**Requisitos del ejercicio**
Copia sin cambios, por favor, las líneas del material que van desde el comienzo hasta la línea que contiene "scientific name: Eurycea bislineata", ambas incluidas.

(Una serie de registros)
========================
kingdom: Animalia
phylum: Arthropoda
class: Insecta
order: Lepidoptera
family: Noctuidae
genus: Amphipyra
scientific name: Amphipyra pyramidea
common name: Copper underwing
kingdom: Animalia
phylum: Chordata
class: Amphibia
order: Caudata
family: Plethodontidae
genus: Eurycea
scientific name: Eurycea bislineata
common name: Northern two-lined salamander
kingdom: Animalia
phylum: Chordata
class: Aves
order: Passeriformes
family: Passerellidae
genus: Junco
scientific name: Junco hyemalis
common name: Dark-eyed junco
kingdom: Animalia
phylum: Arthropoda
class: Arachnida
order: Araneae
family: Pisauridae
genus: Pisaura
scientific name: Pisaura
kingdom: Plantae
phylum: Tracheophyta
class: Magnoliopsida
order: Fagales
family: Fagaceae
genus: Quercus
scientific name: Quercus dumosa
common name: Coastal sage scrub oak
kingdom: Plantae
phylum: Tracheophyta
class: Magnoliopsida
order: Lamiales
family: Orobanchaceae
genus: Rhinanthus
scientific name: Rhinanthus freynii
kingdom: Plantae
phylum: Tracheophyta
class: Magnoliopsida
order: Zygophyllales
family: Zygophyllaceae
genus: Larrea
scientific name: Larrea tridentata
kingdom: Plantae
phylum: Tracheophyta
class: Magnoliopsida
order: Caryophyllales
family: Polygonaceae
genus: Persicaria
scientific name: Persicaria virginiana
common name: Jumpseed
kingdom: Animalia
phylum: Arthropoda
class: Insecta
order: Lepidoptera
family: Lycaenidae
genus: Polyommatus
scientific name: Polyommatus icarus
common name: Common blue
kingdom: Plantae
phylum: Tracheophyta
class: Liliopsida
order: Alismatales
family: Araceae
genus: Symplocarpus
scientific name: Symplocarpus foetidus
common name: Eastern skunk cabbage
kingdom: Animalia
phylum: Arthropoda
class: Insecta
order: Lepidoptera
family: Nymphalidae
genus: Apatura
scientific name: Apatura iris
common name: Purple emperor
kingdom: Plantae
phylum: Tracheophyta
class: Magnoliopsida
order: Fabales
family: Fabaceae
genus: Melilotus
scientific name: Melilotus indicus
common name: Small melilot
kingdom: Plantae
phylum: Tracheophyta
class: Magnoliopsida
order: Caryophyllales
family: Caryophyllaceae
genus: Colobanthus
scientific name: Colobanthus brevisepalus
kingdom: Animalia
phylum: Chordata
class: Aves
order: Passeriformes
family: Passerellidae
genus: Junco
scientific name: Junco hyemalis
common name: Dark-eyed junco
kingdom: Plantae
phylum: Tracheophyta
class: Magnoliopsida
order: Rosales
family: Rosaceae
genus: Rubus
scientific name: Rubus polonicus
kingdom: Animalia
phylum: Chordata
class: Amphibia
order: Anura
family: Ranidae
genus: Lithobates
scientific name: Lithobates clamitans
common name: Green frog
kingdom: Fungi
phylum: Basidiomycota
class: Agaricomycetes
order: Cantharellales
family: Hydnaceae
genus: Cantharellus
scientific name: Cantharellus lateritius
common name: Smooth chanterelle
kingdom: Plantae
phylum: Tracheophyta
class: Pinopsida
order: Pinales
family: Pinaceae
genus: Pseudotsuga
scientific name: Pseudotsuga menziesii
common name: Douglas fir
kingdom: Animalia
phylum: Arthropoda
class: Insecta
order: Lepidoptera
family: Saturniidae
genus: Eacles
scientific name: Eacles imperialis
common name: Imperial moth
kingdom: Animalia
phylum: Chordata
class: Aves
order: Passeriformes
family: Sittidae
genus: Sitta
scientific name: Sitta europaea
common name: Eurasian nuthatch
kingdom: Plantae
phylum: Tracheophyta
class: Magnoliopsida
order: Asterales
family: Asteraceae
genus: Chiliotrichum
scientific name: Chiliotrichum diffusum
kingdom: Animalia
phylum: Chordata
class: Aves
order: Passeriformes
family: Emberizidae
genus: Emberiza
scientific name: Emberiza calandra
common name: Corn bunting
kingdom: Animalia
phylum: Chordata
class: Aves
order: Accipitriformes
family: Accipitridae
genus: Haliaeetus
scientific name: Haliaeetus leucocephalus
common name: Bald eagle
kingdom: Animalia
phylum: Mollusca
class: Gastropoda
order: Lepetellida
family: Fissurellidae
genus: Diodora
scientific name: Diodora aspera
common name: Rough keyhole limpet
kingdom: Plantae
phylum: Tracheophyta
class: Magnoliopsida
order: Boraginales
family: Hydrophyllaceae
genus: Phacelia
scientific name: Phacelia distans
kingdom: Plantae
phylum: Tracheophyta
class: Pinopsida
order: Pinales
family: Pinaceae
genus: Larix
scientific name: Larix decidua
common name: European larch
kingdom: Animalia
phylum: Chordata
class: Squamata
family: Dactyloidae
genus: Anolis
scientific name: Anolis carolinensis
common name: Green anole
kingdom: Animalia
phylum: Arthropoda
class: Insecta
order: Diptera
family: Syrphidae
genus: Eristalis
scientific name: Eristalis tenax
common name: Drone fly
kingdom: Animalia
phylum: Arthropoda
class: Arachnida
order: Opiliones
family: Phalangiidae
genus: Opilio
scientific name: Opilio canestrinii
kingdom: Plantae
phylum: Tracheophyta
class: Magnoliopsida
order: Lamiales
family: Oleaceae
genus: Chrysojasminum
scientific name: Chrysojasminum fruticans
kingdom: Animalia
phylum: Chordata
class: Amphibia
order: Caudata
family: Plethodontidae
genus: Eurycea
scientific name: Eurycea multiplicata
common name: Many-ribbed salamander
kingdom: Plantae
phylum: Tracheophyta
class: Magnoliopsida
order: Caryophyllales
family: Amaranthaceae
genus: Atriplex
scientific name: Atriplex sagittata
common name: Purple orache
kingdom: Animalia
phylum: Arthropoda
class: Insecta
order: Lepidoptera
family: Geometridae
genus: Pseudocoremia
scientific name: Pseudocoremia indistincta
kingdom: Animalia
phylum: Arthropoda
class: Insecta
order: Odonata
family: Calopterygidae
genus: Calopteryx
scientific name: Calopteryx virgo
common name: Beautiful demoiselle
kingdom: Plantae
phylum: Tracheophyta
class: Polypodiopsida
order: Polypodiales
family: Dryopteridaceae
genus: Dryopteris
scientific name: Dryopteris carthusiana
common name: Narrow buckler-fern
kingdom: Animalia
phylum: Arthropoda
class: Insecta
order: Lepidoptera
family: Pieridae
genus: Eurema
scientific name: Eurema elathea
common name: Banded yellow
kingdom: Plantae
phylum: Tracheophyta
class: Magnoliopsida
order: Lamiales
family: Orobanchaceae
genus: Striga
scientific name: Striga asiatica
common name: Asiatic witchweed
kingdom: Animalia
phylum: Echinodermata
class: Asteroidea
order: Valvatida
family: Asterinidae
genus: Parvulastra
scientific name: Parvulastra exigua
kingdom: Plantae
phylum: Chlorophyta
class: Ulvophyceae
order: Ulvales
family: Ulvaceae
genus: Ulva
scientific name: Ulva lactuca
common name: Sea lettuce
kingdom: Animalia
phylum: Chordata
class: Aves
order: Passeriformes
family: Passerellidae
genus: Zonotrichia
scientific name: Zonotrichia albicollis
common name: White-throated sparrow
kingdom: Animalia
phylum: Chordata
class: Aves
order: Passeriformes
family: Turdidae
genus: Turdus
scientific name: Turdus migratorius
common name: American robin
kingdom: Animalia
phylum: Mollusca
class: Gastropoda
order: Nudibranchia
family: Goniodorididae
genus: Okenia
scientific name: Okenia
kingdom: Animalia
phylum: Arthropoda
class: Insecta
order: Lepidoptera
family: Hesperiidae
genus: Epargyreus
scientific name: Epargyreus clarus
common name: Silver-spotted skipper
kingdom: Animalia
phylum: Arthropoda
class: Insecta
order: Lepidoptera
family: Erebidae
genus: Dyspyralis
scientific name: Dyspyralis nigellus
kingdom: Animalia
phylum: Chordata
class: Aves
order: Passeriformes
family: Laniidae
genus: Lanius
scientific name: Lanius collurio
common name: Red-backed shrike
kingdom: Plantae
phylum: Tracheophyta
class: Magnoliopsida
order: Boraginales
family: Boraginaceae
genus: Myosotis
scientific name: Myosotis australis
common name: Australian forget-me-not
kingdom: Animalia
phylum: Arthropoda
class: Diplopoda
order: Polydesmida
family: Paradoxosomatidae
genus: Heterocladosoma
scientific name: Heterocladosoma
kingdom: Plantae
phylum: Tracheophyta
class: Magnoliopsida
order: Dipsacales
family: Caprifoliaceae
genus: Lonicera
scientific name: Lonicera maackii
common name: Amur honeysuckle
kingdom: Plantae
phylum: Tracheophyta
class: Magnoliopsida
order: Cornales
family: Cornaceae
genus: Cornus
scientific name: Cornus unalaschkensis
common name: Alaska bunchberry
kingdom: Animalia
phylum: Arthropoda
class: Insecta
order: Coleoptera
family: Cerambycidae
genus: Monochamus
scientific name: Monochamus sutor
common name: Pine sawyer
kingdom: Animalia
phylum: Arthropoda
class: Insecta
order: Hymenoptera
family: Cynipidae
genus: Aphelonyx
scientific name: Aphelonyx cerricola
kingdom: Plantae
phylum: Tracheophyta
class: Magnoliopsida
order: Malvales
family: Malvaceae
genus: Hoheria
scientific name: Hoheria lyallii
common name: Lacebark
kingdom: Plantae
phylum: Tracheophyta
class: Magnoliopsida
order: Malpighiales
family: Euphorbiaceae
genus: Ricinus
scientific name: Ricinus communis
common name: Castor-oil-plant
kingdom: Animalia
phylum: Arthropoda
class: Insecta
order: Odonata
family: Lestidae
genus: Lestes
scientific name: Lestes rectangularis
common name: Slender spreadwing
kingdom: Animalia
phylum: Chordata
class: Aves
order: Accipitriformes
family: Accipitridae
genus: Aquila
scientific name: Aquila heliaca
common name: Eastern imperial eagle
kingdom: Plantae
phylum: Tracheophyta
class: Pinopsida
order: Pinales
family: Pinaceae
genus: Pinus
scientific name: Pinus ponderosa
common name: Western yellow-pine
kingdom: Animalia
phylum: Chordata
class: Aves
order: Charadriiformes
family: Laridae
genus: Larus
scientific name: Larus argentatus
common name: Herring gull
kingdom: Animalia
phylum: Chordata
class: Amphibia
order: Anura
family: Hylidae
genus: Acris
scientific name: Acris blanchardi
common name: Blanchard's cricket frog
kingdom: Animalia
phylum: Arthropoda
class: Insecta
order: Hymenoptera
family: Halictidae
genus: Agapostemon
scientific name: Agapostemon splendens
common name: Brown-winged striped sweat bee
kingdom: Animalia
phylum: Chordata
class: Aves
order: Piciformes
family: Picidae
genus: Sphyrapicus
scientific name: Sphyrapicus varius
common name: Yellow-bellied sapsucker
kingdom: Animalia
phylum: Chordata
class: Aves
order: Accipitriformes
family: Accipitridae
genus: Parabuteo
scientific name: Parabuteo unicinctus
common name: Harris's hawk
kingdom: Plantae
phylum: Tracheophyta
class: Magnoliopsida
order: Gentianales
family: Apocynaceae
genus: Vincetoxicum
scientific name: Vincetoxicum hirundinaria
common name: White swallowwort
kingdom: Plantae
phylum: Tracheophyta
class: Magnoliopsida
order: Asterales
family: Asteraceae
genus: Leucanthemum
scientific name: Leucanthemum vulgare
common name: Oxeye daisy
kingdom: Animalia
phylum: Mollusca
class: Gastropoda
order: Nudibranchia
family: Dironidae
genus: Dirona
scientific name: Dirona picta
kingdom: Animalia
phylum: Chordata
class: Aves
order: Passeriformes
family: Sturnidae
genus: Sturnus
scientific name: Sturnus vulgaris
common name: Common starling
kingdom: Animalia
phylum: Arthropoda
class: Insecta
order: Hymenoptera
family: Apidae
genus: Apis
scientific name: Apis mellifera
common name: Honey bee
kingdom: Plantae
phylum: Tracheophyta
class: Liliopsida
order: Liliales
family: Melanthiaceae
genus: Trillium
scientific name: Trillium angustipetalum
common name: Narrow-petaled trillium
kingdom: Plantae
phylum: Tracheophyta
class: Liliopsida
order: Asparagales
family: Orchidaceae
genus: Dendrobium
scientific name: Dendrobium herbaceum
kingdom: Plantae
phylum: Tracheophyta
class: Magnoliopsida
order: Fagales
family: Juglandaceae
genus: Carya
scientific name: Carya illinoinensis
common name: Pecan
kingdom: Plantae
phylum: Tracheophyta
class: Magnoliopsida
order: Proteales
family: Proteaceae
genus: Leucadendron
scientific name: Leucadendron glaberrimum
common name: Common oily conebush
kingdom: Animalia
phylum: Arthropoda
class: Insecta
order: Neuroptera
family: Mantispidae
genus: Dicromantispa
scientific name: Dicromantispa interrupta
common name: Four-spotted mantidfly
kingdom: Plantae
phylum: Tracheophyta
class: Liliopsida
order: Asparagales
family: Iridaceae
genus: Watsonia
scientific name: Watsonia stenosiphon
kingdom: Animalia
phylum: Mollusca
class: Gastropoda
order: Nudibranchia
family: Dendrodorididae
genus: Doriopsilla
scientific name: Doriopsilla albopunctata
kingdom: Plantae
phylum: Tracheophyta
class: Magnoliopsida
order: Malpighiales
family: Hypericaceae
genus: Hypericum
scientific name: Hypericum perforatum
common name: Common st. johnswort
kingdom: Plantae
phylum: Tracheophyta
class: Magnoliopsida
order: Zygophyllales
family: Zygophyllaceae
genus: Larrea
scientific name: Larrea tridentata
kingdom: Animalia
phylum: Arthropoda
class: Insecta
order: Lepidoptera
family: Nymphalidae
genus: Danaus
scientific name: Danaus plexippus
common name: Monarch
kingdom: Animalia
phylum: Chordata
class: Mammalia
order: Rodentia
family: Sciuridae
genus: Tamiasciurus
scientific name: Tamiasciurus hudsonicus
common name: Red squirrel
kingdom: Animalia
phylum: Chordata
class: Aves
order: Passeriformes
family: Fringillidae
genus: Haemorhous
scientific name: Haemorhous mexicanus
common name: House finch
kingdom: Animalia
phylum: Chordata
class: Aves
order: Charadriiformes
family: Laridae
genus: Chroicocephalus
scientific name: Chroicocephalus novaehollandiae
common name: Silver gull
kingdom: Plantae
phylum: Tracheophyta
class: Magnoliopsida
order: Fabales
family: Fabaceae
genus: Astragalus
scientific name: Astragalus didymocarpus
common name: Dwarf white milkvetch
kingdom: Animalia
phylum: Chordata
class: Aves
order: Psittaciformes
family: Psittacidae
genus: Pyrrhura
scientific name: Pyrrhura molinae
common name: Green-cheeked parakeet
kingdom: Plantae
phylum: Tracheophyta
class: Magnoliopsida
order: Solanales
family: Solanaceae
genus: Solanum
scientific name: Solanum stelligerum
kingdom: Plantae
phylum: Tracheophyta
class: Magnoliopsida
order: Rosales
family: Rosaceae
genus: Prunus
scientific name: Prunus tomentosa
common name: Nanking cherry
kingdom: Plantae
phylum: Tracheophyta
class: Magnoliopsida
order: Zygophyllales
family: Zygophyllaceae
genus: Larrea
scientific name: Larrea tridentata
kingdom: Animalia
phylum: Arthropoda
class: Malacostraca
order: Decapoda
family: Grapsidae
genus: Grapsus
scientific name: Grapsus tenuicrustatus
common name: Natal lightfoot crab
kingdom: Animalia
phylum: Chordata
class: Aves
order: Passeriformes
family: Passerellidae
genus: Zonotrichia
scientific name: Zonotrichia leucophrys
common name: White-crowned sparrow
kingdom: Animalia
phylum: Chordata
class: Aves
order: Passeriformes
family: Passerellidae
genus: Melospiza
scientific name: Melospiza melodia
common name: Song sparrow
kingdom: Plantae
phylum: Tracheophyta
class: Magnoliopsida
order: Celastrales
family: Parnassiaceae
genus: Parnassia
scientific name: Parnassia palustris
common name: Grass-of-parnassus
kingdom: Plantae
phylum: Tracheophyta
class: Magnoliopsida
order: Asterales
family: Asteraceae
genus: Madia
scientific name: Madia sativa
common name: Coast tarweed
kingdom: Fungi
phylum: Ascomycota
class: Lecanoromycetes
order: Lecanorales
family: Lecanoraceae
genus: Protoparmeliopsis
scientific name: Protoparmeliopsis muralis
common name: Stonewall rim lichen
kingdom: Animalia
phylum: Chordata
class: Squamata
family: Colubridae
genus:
========================
**Respuesta del ejercicio**
kingdom: Animalia
phylum: Arthropoda
class: Insecta
order: Lepidoptera
family: Noctuidae
genus: Amphipyra
scientific name: Amphipyra pyramidea
common name: Copper underwing
kingdom: Animalia
phylum: Chordata
class: Amphibia
order: Caudata
family: Plethodontidae
genus: Eurycea
scientific name: Eurycea bislineata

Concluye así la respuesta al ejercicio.